September 24, 2010 01:11 am | Updated November 28, 2021 09:39 pm IST - NEW DELHI:

New Delhi: Fogging operations being conducted to get rid of mosquitoes at the 2010 Commonwealth Games Village in New Delhi on Thursday. PTI Photo by Shahbaz Khan (PTI9_23_2010_000200B)

New Delhi: Fogging operations being conducted to get rid of mosquitoes at the 2010 Commonwealth Games Village in New Delhi on Thursday. PTI Photo by Shahbaz Khan (PTI9_23_2010_000200B)

A day after Prime Minister Manmohan Singh asked the Delhi Government to oversee the cleanliness and maintenance work at the Commonwealth Games Village, Chief Minister Sheila Dikshit on Thursday paid two visits to the venue.

Ms. Dikshit first went to the Games Village in the forenoon and directed all the agencies to finish the cleaning and maintenance work within a day. She was again at the venue in the evening to supervise the work being done there.

The transfer of the Games Village to the Delhi Government has taken place in the wake of complaints from various Commonwealth Games Associations about poor hygienic conditions at the venue. Chairman of the Commonwealth Games Federation Mike Hooper had gone to the extent of terming the condition “filthy and unimaginable'' and its president Mike Fennel had lodged a written complaint with the Cabinet Secretary.

The cries for a quick remedy got shriller when a leading global broadcasting corporation put up on its website pictures of the Games Village that showed the toilets dirty with ‘pan' stains and filth and the bedspreads in its rooms bearing pugmarks, possibly of stray dogs.

Alleging that the infrastructure was broken, pipes were leaking, there was water-logging and seepage at many places, and the toilets and even beds were dirty in many of the apartments, several countries had delayed the departure of their teams to New Delhi.

To restore some semblance of order at the Games Village, the Delhi Government has involved a large number of senior officers for supervising the cleaning and maintenance work. Besides, 225 additional sanitation workers have been provided by the Municipal Corporation of Delhi.

Sources said 11 officers of Delhi, Andaman and Nicobar Civil Service (DANICS) cadre have been deployed at the Village and given the responsibility of ensuring coordination in the work relating to one tower each.

The Games Village had been constructed by a private developer Emaar MGF which had won the bid for it after an auction held by the Delhi Development Authority (DDA) that comes under the Union Urban Development Ministry.

Meanwhile, DDA sought to wash its hands clean of the muck by issuing a statement that it was not managing the Commonwealth Games Village during the event.
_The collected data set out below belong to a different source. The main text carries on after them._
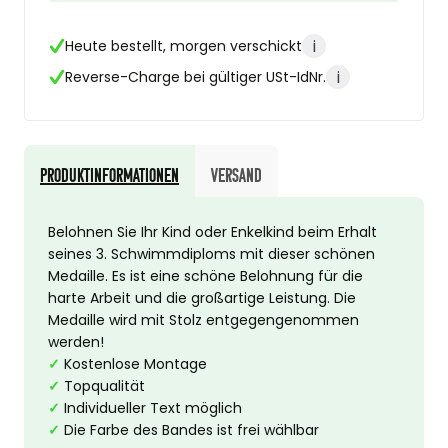
i
Heute bestellt, morgen verschickt
i
Reverse-Charge bei gültiger USt-IdNr.
Produktinformationen
Versand
Belohnen Sie Ihr Kind oder Enkelkind beim Erhalt
seines 3. Schwimmdiploms mit dieser schönen
Medaille. Es ist eine schöne Belohnung für die
harte Arbeit und die großartige Leistung. Die
Medaille wird mit Stolz entgegengenommen
werden!
✓
Kostenlose Montage
✓
Topqualität
✓
Individueller Text möglich
✓
Die Farbe des Bandes ist frei wählbar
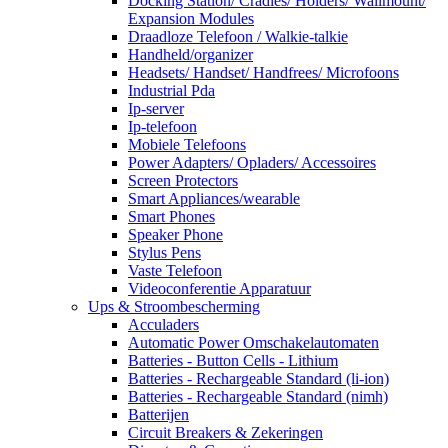
Docking Station/ Cradles/ Holders/ Wallmount/
Expansion Modules
Draadloze Telefoon / Walkie-talkie
Handheld/organizer
Headsets/ Handset/ Handfrees/ Microfoons
Industrial Pda
Ip-server
Ip-telefoon
Mobiele Telefoons
Power Adapters/ Opladers/ Accessoires
Screen Protectors
Smart Appliances/wearable
Smart Phones
Speaker Phone
Stylus Pens
Vaste Telefoon
Videoconferentie Apparatuur
Ups & Stroombescherming
Acculaders
Automatic Power Omschakelautomaten
Batteries - Button Cells - Lithium
Batteries - Rechargeable Standard (li-ion)
Batteries - Rechargeable Standard (nimh)
Batterijen
Circuit Breakers & Zekeringen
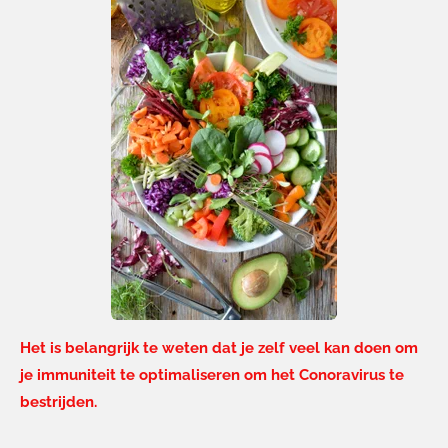
Het is belangrijk te weten dat je zelf veel kan doen om
je immuniteit te optimaliseren om het Conoravirus te
bestrijden.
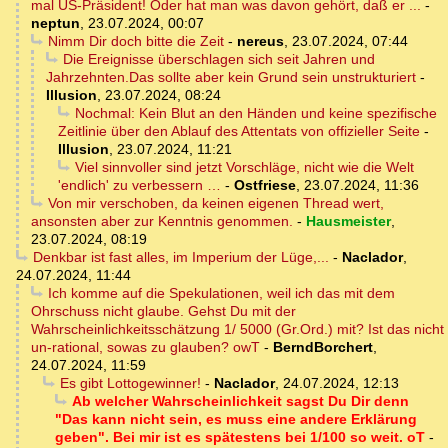
mal US-Präsident! Oder hat man was davon gehört, daß er ...
-
neptun
,
23.07.2024, 00:07
Nimm Dir doch bitte die Zeit
-
nereus
,
23.07.2024, 07:44
Die Ereignisse überschlagen sich seit Jahren und
Jahrzehnten.Das sollte aber kein Grund sein unstrukturiert
-
Illusion
,
23.07.2024, 08:24
Nochmal: Kein Blut an den Händen und keine spezifische
Zeitlinie über den Ablauf des Attentats von offizieller Seite
-
Illusion
,
23.07.2024, 11:21
Viel sinnvoller sind jetzt Vorschläge, nicht wie die Welt
'endlich' zu verbessern …
-
Ostfriese
,
23.07.2024, 11:36
Von mir verschoben, da keinen eigenen Thread wert,
ansonsten aber zur Kenntnis genommen.
-
Hausmeister
,
23.07.2024, 08:19
Denkbar ist fast alles, im Imperium der Lüge,...
-
Naclador
,
24.07.2024, 11:44
Ich komme auf die Spekulationen, weil ich das mit dem
Ohrschuss nicht glaube. Gehst Du mit der
Wahrscheinlichkeitsschätzung 1/ 5000 (Gr.Ord.) mit? Ist das nicht
un-rational, sowas zu glauben? owT
-
BerndBorchert
,
24.07.2024, 11:59
Es gibt Lottogewinner!
-
Naclador
,
24.07.2024, 12:13
Ab welcher Wahrscheinlichkeit sagst Du Dir denn
"Das kann nicht sein, es muss eine andere Erklärung
geben". Bei mir ist es spätestens bei 1/100 so weit. oT
-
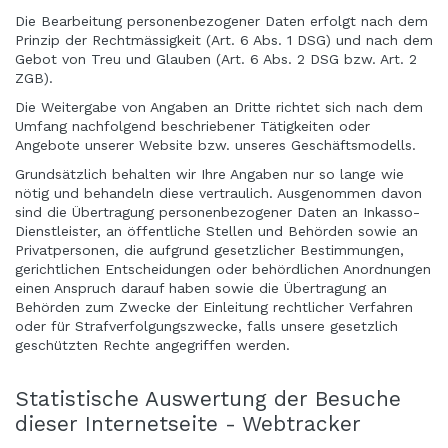
Die Bearbeitung personenbezogener Daten erfolgt nach dem
Prinzip der Rechtmässigkeit (Art. 6 Abs. 1 DSG) und nach dem
Gebot von Treu und Glauben (Art. 6 Abs. 2 DSG bzw. Art. 2
ZGB).
Die Weitergabe von Angaben an Dritte richtet sich nach dem
Umfang nachfolgend beschriebener Tätigkeiten oder
Angebote unserer Website bzw. unseres Geschäftsmodells.
Grundsätzlich behalten wir Ihre Angaben nur so lange wie
nötig und behandeln diese vertraulich. Ausgenommen davon
sind die Übertragung personenbezogener Daten an Inkasso-
Dienstleister, an öffentliche Stellen und Behörden sowie an
Privatpersonen, die aufgrund gesetzlicher Bestimmungen,
gerichtlichen Entscheidungen oder behördlichen Anordnungen
einen Anspruch darauf haben sowie die Übertragung an
Behörden zum Zwecke der Einleitung rechtlicher Verfahren
oder für Strafverfolgungszwecke, falls unsere gesetzlich
geschützten Rechte angegriffen werden.
Statistische Auswertung der Besuche
dieser Internetseite - Webtracker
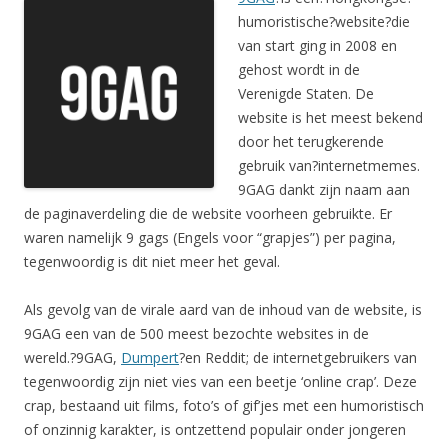
humoristische?website?die
van start ging in 2008 en
gehost wordt in de
Verenigde Staten. De
website is het meest bekend
door het terugkerende
gebruik van?internetmemes.
9GAG dankt zijn naam aan
de paginaverdeling die de website voorheen gebruikte. Er
waren namelijk 9 gags (Engels voor “grapjes”) per pagina,
tegenwoordig is dit niet meer het geval.
Als gevolg van de virale aard van de inhoud van de website, is
9GAG een van de 500 meest bezochte websites in de
wereld.?9GAG,
Dumpert
?en Reddit; de internetgebruikers van
tegenwoordig zijn niet vies van een beetje ‘online crap’. Deze
crap, bestaand uit films, foto’s of gif’jes met een humoristisch
of onzinnig karakter, is ontzettend populair onder jongeren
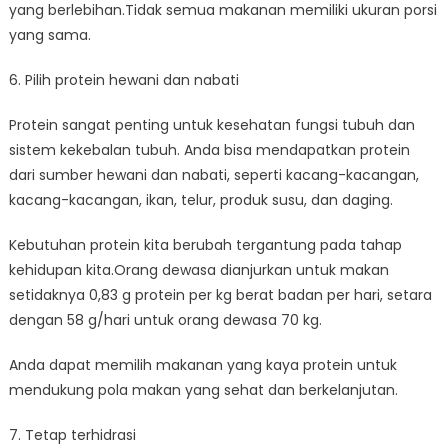
yang berlebihan.Tidak semua makanan memiliki ukuran porsi
yang sama.
6. Pilih protein hewani dan nabati
Protein sangat penting untuk kesehatan fungsi tubuh dan
sistem kekebalan tubuh. Anda bisa mendapatkan protein
dari sumber hewani dan nabati, seperti kacang-kacangan,
kacang-kacangan, ikan, telur, produk susu, dan daging.
Kebutuhan protein kita berubah tergantung pada tahap
kehidupan kita.Orang dewasa dianjurkan untuk makan
setidaknya 0,83 g protein per kg berat badan per hari, setara
dengan 58 g/hari untuk orang dewasa 70 kg.
Anda dapat memilih makanan yang kaya protein untuk
mendukung pola makan yang sehat dan berkelanjutan.
7. Tetap terhidrasi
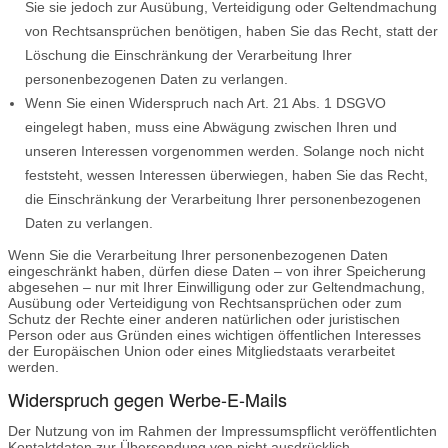
Sie sie jedoch zur Ausübung, Verteidigung oder Geltendmachung
von Rechtsansprüchen benötigen, haben Sie das Recht, statt der
Löschung die Einschränkung der Verarbeitung Ihrer
personenbezogenen Daten zu verlangen.
Wenn Sie einen Widerspruch nach Art. 21 Abs. 1 DSGVO
eingelegt haben, muss eine Abwägung zwischen Ihren und
unseren Interessen vorgenommen werden. Solange noch nicht
feststeht, wessen Interessen überwiegen, haben Sie das Recht,
die Einschränkung der Verarbeitung Ihrer personenbezogenen
Daten zu verlangen.
Wenn Sie die Verarbeitung Ihrer personenbezogenen Daten
eingeschränkt haben, dürfen diese Daten – von ihrer Speicherung
abgesehen – nur mit Ihrer Einwilligung oder zur Geltendmachung,
Ausübung oder Verteidigung von Rechtsansprüchen oder zum
Schutz der Rechte einer anderen natürlichen oder juristischen
Person oder aus Gründen eines wichtigen öffentlichen Interesses
der Europäischen Union oder eines Mitgliedstaats verarbeitet
werden.
Widerspruch gegen Werbe-E-Mails
Der Nutzung von im Rahmen der Impressumspflicht veröffentlichten
Kontaktdaten zur Übersendung von nicht ausdrücklich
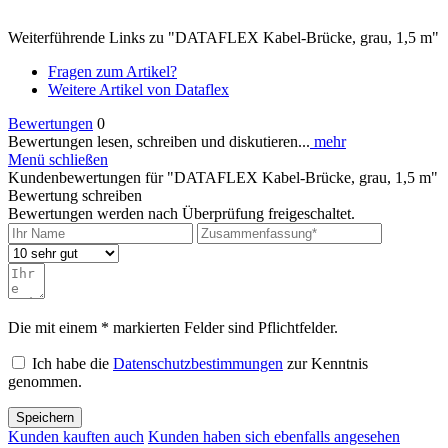
Weiterführende Links zu "DATAFLEX Kabel-Brücke, grau, 1,5 m"
Fragen zum Artikel?
Weitere Artikel von Dataflex
Bewertungen
0
Bewertungen lesen, schreiben und diskutieren...
mehr
Menü schließen
Kundenbewertungen für "DATAFLEX Kabel-Brücke, grau, 1,5 m"
Bewertung schreiben
Bewertungen werden nach Überprüfung freigeschaltet.
Die mit einem * markierten Felder sind Pflichtfelder.
Ich habe die
Datenschutzbestimmungen
zur Kenntnis
genommen.
Speichern
Kunden kauften auch
Kunden haben sich ebenfalls angesehen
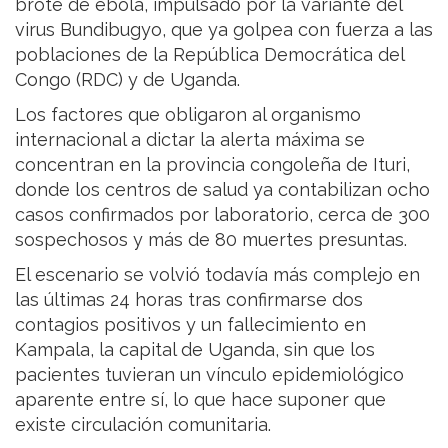
brote de ébola, impulsado por la variante del
virus Bundibugyo, que ya golpea con fuerza a las
poblaciones de la República Democrática del
Congo (RDC) y de Uganda.
Los factores que obligaron al organismo
internacional a dictar la alerta máxima se
concentran en la provincia congoleña de Ituri,
donde los centros de salud ya contabilizan ocho
casos confirmados por laboratorio, cerca de 300
sospechosos y más de 80 muertes presuntas.
El escenario se volvió todavía más complejo en
las últimas 24 horas tras confirmarse dos
contagios positivos y un fallecimiento en
Kampala, la capital de Uganda, sin que los
pacientes tuvieran un vínculo epidemiológico
aparente entre sí, lo que hace suponer que
existe circulación comunitaria.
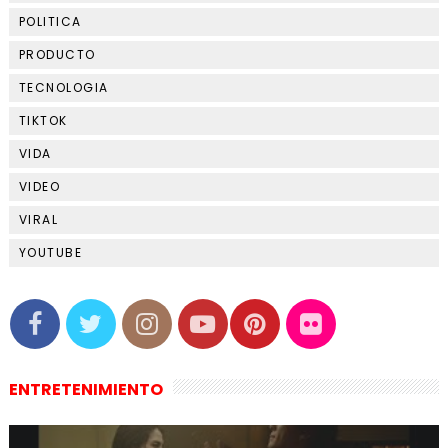
POLITICA
PRODUCTO
TECNOLOGIA
TIKTOK
VIDA
VIDEO
VIRAL
YOUTUBE
ENTRETENIMIENTO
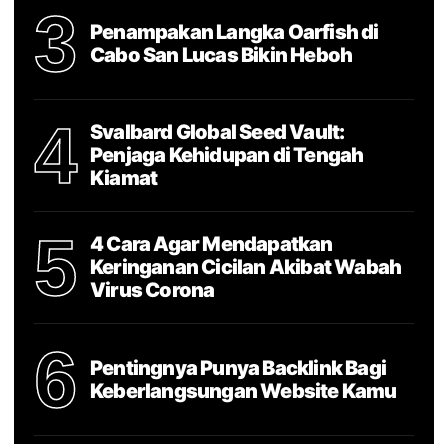
3
Penampakan Langka Oarfish di
Cabo San Lucas Bikin Heboh
4
Svalbard Global Seed Vault:
Penjaga Kehidupan di Tengah
Kiamat
5
4 Cara Agar Mendapatkan
Keringanan Cicilan Akibat Wabah
Virus Corona
6
Pentingnya Punya Backlink Bagi
Keberlangsungan Website Kamu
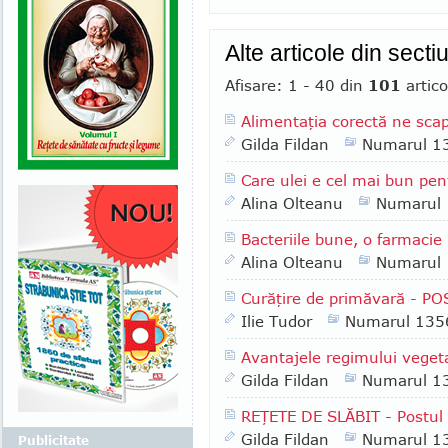
Alte articole din secti
Afisare: 1 - 40 din
101
artico
Alimentaţia corectă ne scap
Gilda Fildan
Numarul 1
Care ulei e cel mai bun pe
Alina Olteanu
Numarul
Bacteriile bune, o farmaci
Alina Olteanu
Numarul
Curăţire de primăvară - P
Ilie Tudor
Numarul 135
Avantajele regimului veget
Gilda Fildan
Numarul 1
REŢETE DE SLĂBIT - Postul 
Gilda Fildan
Numarul 1
Publicitate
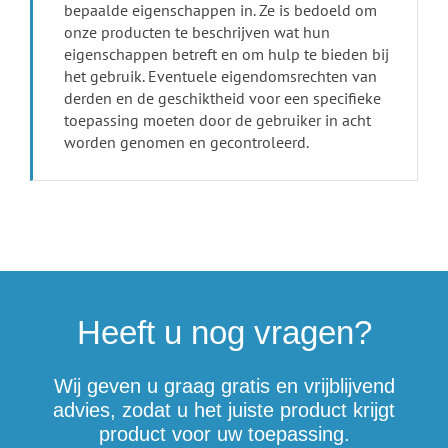
bepaalde eigenschappen in. Ze is bedoeld om
onze producten te beschrijven wat hun
eigenschappen betreft en om hulp te bieden bij
het gebruik. Eventuele eigendomsrechten van
derden en de geschiktheid voor een specifieke
toepassing moeten door de gebruiker in acht
worden genomen en gecontroleerd.
Heeft u nog vragen?
Wij geven u graag gratis en vrijblijvend
advies, zodat u het juiste product krijgt
product voor uw toepassing.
After the flats were constructed, they were handed over to India Tourism Development Corporation, it said, adding that then ITDC had passed the furnished flats to the Games Organising Committee for management.

“As Organising Committee was having certain problems in maintenance, the DDA was assisting it. Besides the DDA, officers appointed by Cabinet Secretariat, Municipal Corporation of Delhi and Delhi Lieutenant-Governor's Secretariat had also been assisting the OC in the management of the Village,'' it added.

“Since Wednesday, the Delhi Government has also come forward to help the OC by contributing services of 11 DANICS officers in making the Games a success. Therefore, there is no question of handing or taking over as the management of the village is with the Organising Committee,'' the DDA clarified.